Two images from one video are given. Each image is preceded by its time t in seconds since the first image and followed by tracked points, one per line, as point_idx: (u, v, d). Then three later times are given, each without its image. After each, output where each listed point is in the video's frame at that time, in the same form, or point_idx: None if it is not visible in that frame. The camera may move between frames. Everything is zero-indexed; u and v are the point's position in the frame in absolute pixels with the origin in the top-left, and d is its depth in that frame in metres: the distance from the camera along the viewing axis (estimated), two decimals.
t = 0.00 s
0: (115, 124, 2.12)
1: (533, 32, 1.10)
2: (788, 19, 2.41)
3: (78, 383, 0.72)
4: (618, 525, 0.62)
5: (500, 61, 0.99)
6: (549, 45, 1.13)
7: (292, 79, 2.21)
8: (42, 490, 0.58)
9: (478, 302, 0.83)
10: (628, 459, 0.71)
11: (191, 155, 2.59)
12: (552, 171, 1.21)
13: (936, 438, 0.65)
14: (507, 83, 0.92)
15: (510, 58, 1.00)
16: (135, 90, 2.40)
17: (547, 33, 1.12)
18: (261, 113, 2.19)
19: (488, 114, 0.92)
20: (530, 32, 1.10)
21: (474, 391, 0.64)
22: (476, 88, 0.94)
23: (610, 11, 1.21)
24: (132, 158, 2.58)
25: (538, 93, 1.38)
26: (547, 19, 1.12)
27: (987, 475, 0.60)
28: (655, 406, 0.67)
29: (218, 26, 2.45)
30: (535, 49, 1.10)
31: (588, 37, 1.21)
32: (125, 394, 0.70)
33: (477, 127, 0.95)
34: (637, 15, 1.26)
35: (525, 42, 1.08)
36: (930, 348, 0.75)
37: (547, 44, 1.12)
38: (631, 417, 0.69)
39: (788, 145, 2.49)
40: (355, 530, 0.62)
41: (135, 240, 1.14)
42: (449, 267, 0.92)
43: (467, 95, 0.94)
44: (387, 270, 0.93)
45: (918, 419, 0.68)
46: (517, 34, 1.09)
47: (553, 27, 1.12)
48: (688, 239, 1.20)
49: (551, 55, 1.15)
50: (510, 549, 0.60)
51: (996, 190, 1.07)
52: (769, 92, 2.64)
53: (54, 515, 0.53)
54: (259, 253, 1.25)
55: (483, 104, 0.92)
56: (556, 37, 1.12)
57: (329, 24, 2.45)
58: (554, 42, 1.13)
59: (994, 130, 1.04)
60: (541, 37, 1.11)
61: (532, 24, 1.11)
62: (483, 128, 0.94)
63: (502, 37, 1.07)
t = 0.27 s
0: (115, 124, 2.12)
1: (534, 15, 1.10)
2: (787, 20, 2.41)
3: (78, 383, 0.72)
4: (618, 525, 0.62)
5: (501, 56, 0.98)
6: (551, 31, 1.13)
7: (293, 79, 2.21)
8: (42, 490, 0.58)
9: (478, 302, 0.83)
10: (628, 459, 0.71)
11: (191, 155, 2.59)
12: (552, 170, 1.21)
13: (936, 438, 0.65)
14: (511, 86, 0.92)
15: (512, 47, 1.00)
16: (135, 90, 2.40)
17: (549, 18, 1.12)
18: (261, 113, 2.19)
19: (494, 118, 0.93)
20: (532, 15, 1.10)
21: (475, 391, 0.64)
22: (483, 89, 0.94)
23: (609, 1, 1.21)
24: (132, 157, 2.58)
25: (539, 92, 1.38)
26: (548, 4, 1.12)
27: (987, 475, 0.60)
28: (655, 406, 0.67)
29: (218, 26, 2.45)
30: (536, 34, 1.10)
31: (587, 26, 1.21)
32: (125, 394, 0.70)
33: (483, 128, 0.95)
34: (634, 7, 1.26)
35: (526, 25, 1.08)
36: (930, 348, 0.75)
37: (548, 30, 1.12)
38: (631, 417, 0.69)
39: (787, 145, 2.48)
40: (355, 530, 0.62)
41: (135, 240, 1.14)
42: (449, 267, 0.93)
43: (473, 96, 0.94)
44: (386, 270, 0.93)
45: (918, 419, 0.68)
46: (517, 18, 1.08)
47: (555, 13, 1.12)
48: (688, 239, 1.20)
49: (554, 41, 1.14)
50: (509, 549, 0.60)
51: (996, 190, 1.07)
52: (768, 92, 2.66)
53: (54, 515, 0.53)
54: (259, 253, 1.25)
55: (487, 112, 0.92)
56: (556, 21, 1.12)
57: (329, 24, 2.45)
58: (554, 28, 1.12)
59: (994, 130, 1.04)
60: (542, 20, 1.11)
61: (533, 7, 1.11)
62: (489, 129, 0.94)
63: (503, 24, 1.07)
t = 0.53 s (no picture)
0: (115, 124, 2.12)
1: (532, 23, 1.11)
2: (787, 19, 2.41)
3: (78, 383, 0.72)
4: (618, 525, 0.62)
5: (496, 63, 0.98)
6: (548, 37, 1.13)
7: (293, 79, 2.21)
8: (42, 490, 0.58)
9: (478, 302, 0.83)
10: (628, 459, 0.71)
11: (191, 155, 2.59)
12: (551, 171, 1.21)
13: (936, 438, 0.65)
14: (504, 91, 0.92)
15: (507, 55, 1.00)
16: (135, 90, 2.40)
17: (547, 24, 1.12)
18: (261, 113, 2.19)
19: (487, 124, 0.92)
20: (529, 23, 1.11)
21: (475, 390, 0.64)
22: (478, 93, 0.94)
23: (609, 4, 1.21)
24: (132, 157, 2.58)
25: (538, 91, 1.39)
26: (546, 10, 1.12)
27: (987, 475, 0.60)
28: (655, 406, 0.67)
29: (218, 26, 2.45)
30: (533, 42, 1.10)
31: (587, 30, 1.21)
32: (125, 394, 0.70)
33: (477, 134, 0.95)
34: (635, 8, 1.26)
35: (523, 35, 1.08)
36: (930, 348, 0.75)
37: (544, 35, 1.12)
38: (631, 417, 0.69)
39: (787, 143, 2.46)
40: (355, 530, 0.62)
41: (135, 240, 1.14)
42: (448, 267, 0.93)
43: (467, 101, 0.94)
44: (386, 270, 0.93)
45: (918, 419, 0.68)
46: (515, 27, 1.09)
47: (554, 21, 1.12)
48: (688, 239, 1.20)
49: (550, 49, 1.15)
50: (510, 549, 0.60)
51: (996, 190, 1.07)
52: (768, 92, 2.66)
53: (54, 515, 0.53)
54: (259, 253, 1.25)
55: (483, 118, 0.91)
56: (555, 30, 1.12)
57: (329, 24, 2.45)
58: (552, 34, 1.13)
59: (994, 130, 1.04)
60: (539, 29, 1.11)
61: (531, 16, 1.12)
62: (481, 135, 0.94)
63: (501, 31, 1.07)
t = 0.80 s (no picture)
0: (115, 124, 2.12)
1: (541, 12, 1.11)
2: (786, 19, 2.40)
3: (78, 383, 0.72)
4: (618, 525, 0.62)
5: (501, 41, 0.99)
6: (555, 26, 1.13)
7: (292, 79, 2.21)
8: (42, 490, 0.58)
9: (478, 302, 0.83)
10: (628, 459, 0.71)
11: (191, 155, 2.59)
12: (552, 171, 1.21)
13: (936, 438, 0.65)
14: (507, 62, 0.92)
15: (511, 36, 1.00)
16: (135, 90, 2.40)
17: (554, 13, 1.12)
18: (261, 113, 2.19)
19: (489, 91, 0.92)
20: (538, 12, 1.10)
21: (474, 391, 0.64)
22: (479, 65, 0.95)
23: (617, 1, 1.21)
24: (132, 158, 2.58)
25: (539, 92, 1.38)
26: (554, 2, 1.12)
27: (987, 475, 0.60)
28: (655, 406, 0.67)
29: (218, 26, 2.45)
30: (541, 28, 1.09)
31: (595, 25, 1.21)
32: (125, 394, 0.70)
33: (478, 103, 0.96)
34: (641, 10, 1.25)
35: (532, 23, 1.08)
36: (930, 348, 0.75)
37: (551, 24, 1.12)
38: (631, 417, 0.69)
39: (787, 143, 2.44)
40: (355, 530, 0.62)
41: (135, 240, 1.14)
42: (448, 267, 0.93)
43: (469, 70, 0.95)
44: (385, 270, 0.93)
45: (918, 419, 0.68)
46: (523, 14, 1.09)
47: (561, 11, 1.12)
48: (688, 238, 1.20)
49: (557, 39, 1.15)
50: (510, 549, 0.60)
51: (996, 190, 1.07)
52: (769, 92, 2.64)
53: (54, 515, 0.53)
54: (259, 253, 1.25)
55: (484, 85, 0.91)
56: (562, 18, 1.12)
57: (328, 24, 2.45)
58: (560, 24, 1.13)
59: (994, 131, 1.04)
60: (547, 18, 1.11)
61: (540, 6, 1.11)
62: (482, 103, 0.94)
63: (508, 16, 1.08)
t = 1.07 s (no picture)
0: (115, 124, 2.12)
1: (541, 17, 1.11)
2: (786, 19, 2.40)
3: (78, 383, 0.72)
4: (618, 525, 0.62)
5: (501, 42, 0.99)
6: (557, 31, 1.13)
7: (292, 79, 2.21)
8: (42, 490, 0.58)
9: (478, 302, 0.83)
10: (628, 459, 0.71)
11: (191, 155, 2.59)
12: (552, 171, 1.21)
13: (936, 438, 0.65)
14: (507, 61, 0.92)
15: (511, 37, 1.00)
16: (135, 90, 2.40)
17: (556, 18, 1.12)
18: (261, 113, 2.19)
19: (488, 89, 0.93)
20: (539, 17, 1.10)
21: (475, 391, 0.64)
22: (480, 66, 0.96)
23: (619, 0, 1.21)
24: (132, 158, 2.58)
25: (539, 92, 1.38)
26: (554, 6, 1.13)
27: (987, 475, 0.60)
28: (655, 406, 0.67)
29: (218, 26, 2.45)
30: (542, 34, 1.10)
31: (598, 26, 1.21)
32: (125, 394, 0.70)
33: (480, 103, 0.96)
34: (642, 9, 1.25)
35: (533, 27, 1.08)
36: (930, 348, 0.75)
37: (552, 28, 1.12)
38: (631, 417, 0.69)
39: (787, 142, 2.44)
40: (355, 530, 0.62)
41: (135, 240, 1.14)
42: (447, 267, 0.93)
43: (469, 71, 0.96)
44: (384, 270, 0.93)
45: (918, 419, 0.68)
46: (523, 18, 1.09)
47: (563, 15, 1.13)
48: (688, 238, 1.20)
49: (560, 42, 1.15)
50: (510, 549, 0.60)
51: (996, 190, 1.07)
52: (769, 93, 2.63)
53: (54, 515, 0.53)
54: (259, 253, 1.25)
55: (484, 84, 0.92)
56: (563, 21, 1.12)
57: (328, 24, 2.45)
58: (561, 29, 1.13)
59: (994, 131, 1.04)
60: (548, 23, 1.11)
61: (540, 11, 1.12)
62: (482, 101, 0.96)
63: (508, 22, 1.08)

◇ ◇ ◇ ◇ ◇

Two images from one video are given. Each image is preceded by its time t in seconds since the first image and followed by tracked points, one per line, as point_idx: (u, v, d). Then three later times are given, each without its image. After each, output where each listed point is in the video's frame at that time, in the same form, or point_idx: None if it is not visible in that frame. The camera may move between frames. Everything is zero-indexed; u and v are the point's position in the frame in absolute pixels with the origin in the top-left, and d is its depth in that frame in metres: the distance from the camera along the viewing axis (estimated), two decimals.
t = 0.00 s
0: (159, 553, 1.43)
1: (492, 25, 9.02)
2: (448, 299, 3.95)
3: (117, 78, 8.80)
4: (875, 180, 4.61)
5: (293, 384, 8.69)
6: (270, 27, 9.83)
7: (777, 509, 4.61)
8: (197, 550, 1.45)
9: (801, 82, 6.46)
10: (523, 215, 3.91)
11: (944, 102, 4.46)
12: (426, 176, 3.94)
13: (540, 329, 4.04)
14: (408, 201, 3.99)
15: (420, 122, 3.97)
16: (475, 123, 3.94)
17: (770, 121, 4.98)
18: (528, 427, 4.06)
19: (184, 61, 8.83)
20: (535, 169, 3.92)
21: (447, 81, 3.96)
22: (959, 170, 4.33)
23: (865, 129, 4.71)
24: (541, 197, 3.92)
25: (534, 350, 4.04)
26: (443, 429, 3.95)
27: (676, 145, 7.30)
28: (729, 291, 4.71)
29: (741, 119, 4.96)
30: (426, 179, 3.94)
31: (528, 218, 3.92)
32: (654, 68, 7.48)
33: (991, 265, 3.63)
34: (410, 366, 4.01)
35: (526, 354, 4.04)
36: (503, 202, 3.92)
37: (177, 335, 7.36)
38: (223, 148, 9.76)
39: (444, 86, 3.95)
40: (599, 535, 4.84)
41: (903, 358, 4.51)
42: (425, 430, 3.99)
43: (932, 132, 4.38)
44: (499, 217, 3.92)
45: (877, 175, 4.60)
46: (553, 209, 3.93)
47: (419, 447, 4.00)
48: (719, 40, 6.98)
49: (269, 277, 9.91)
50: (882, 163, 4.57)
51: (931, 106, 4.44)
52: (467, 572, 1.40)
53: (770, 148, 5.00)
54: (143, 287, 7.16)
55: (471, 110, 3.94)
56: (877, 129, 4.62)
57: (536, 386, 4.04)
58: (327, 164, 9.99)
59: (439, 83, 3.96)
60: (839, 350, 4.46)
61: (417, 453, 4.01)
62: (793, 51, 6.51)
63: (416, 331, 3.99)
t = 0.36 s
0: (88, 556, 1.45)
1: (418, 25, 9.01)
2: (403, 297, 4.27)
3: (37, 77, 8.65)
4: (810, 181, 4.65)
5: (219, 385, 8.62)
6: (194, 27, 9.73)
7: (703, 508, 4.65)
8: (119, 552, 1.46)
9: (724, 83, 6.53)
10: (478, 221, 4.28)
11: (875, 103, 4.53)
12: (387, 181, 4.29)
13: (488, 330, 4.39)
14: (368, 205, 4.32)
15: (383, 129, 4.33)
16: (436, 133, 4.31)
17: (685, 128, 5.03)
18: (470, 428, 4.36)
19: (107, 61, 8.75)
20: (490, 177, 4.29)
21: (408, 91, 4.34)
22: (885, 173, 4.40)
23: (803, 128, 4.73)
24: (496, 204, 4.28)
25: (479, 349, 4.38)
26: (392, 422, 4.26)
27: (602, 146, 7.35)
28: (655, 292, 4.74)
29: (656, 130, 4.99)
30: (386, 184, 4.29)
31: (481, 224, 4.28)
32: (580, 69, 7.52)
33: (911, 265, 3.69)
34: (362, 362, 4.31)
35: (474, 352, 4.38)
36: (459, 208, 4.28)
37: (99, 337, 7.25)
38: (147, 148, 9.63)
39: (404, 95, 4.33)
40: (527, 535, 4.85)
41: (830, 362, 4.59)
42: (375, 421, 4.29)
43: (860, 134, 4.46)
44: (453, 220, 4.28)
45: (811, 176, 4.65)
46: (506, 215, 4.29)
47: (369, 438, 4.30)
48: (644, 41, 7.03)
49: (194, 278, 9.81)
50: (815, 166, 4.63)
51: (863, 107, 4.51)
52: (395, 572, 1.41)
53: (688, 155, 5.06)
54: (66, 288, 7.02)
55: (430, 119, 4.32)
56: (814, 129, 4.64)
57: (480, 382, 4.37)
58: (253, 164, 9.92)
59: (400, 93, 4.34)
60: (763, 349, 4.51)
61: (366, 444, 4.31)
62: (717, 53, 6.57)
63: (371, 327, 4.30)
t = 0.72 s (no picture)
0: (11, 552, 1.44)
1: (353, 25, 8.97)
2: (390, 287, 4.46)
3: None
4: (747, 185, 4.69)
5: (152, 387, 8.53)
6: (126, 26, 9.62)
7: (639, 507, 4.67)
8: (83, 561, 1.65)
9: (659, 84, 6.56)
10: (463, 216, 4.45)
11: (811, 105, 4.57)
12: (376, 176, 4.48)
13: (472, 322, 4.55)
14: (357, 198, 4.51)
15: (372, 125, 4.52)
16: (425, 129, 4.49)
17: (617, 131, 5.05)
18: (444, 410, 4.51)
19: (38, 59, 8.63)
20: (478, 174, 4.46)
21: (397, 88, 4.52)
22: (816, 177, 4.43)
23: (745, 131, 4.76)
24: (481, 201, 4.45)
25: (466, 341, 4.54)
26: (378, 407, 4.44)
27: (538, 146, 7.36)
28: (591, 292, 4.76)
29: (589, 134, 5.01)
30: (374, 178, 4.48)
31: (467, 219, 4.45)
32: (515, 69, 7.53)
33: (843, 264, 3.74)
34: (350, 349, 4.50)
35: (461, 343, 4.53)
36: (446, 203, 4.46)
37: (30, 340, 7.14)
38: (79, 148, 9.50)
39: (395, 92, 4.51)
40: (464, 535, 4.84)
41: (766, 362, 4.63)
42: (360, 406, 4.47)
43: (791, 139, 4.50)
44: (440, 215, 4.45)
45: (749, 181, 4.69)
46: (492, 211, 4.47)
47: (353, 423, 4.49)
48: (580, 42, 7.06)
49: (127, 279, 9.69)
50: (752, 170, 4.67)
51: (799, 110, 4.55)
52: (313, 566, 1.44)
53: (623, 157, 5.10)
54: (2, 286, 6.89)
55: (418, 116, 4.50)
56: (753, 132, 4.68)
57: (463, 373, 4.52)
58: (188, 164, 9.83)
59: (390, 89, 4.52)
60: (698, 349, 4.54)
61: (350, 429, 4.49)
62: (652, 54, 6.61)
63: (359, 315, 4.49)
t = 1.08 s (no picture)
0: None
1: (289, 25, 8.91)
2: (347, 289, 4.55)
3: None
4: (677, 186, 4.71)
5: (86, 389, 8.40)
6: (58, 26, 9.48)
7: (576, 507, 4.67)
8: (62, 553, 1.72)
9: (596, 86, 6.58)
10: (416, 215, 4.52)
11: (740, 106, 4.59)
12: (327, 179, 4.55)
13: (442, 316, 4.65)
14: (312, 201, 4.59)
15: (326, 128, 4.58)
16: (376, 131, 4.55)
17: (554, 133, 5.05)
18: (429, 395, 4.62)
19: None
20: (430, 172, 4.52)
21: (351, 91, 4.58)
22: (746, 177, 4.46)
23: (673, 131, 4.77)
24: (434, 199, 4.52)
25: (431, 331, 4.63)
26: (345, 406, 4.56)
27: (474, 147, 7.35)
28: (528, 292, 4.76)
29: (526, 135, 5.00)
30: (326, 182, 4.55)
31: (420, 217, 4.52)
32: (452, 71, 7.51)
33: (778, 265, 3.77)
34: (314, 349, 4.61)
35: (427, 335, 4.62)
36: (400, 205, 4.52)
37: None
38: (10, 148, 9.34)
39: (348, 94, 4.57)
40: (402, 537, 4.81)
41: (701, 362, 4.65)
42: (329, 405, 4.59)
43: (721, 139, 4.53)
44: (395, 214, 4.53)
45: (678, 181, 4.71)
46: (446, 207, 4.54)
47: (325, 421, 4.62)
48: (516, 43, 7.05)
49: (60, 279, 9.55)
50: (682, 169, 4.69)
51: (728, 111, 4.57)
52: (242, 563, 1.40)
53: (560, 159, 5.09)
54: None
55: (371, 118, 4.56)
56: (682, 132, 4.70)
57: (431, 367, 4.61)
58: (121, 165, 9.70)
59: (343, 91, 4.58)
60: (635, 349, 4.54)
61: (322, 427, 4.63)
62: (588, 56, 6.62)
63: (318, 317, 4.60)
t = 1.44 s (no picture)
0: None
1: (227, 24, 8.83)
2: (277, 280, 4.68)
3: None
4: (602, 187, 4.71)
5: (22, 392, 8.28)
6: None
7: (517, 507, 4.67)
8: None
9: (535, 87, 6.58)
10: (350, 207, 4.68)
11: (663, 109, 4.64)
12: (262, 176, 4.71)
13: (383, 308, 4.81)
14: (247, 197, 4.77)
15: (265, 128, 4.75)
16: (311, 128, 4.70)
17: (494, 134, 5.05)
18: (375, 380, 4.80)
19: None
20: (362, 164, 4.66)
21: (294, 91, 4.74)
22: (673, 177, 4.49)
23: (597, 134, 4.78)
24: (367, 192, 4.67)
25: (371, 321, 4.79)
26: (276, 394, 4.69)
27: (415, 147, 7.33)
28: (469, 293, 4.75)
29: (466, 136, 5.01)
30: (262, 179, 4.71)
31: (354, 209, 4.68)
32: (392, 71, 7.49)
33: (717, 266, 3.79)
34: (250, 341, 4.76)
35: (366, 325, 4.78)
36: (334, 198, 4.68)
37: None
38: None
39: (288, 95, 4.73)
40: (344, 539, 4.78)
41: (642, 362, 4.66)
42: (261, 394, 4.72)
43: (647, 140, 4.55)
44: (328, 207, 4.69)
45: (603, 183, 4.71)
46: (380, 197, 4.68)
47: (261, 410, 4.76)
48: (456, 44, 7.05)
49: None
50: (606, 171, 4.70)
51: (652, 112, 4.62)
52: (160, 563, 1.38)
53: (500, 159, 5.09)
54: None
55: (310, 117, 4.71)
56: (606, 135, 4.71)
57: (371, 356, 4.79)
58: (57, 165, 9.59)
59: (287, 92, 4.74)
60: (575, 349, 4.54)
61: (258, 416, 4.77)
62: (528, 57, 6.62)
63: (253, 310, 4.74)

◇ ◇ ◇ ◇ ◇

**WHAT TO WORK ON:** Only those lines of the entries above that run from the line containing "33: (991, 265, 3.63)" to the line containing "54: (143, 287, 7.16)", both included, should be transcribed exactly.

**OUTPUT OF THE EXERCISE:**
33: (991, 265, 3.63)
34: (410, 366, 4.01)
35: (526, 354, 4.04)
36: (503, 202, 3.92)
37: (177, 335, 7.36)
38: (223, 148, 9.76)
39: (444, 86, 3.95)
40: (599, 535, 4.84)
41: (903, 358, 4.51)
42: (425, 430, 3.99)
43: (932, 132, 4.38)
44: (499, 217, 3.92)
45: (877, 175, 4.60)
46: (553, 209, 3.93)
47: (419, 447, 4.00)
48: (719, 40, 6.98)
49: (269, 277, 9.91)
50: (882, 163, 4.57)
51: (931, 106, 4.44)
52: (467, 572, 1.40)
53: (770, 148, 5.00)
54: (143, 287, 7.16)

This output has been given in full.